How Can We Help?
Update: Can a Measles Vaccine (or MMR) booster reduce the risk of COVID-19?
The simple answer is: we don’t know, but many scientists are calling for further research. Washington University School of Medicine in St. Louis announced in September it will be the clinical coordinating center for an international trial aimed at evaluating on a large scale whether the MMR vaccine can protect against COVID-19. Funded by an initiative launched by the Bill & Melinda Gates Foundation, with support from a number of public and philanthropic donors, the study will recruit front-line health-care workers in several countries including Canada, the US, Ghana, Ireland, South Africa, Uganda, the UK, Zambia and Zimbabwe. In many of these nations, there are relatively few health-care workers per capita, and protecting them from severe COVID-19 infection could provide a substantial public health benefit and help reduce community spread of the virus.
Typically a childhood vaccine series, the measles-mumps-rubella (MMR) vaccine is also recommended as a one-time adult booster for high-risk patients such as healthcare workers. Recently some scientists have proposed studying whether an adult booster of this live virus vaccine might generally ramp up immunity, preventing some of the most severe effects of COVID-19. The thinking is that because the MMR vaccine uses highly weakened, or attenuated, versions of the measles, mumps and rubella viruses to produce immune protection without making people sick, the use of these “live” viruses might stimulate an immune response that is broad and goes beyond the production of antibodies.
“There is mounting evidence that live attenuated vaccines provide nonspecific protection against lethal infections unrelated to the target pathogen of the vaccine by inducing ‘trained’ nonspecific innate immune cells for improved host responses against subsequent infections,” Paul Fidel of Louisiana State University and Mairi Noverr of Tulane University wrote in a June letter to the journal mBio.
Supporting this concept for COVID-19 risk reduction, it was recently postulated that the milder symptoms (and only one hospitalization) in the 955 sailors on the USS Roosevelt who tested positive for COVID-19 could be due to the fact that all US Navy recruits receive adult MMR booster vaccines.
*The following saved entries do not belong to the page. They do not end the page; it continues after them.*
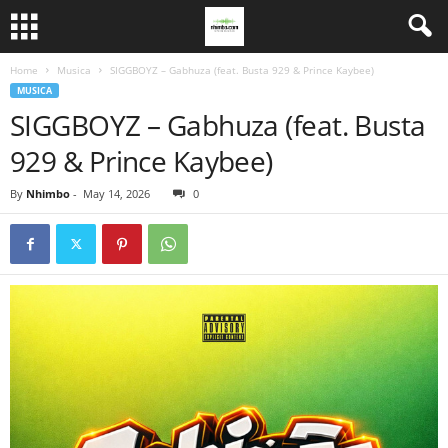
Home
Musica
SIGGBOYZ – Gabhuza (feat. Busta 929 & Prince Kaybee)
MUSICA
SIGGBOYZ – Gabhuza (feat. Busta
929 & Prince Kaybee)
By
Nhimbo
-
May 14, 2026
0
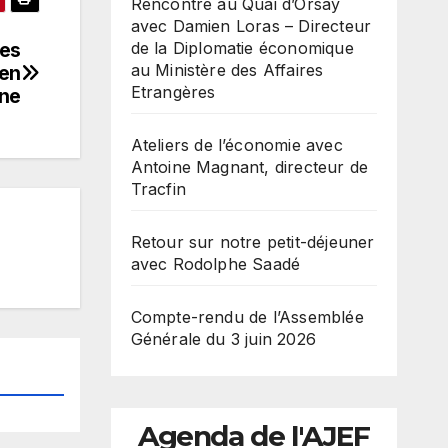
Rencontre au Quai d’Orsay
avec Damien Loras – Directeur
de la Diplomatie économique
des
au Ministère des Affaires
 en
Etrangères
ne
Ateliers de l’économie avec
Antoine Magnant, directeur de
Tracfin
Retour sur notre petit-déjeuner
avec Rodolphe Saadé
Compte-rendu de l’Assemblée
Générale du 3 juin 2026
Agenda de l'AJEF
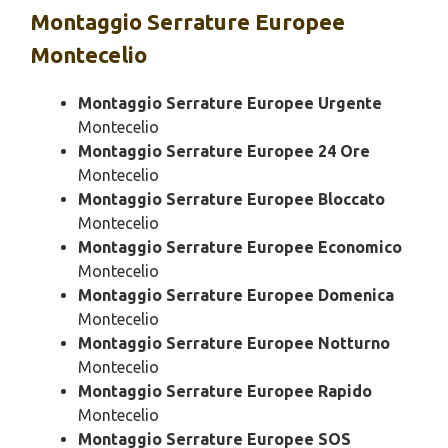
Montaggio
Serrature Europee
Montecelio
Montaggio Serrature Europee Urgente
Montecelio
Montaggio Serrature Europee 24 Ore
Montecelio
Montaggio Serrature Europee Bloccato
Montecelio
Montaggio Serrature Europee Economico
Montecelio
Montaggio Serrature Europee Domenica
Montecelio
Montaggio Serrature Europee Notturno
Montecelio
Montaggio Serrature Europee Rapido
Montecelio
Montaggio Serrature Europee SOS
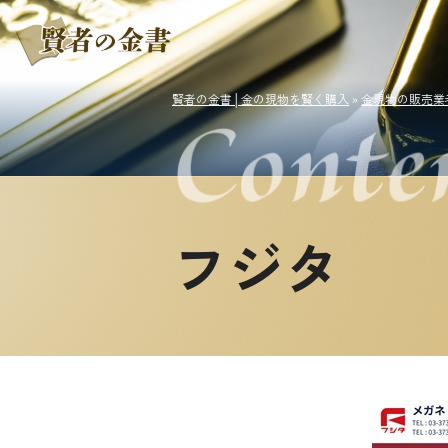
賢者の金書│金の現物を賢く購入
»
金現物の販売業
フジタ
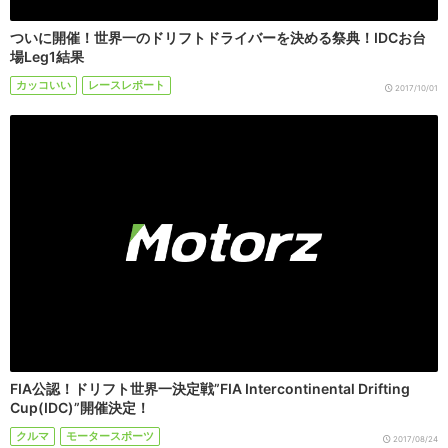
ついに開催！世界一のドリフトドライバーを決める祭典！IDCお台
場Leg1結果
カッコいい
レースレポート
2017/10/01
FIA公認！ドリフト世界一決定戦”FIA Intercontinental Drifting
Cup(IDC)”開催決定！
クルマ
モータースポーツ
2017/08/24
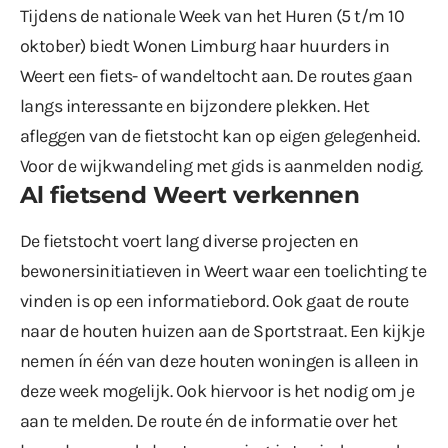
Tijdens de nationale Week van het Huren (5 t/m 10
oktober) biedt Wonen Limburg haar huurders in
Weert een fiets- of wandeltocht aan. De routes gaan
langs interessante en bijzondere plekken. Het
afleggen van de fietstocht kan op eigen gelegenheid.
Voor de wijkwandeling met gids is aanmelden nodig.
Al fietsend Weert verkennen
De fietstocht voert lang diverse projecten en
bewonersinitiatieven in Weert waar een toelichting te
vinden is op een informatiebord. Ook gaat de route
naar de houten huizen aan de Sportstraat. Een kijkje
nemen ín één van deze houten woningen is alleen in
deze week mogelijk. Ook hiervoor is het nodig om je
aan te melden. De route én de informatie over het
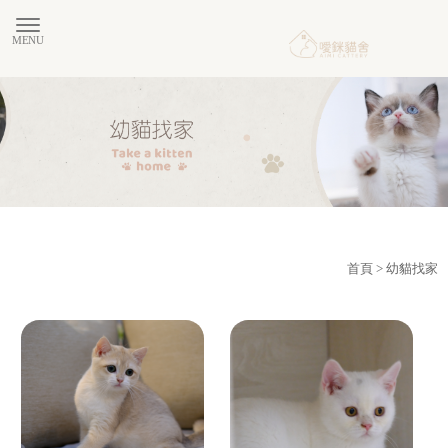
首頁
> 幼貓找家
Additionally, epidemiological data suggests a correlation between geographical locations where MMR vaccine is commonly available and reduced COVID-19 death rates.
While this has not yet been studied for its effect on COVID-19, there are only a few contraindications for administering a live attenuated vaccine like MMR to adults including if the patient is immunocompromised, pregnant, or has shown previous allergic responses to the vaccination.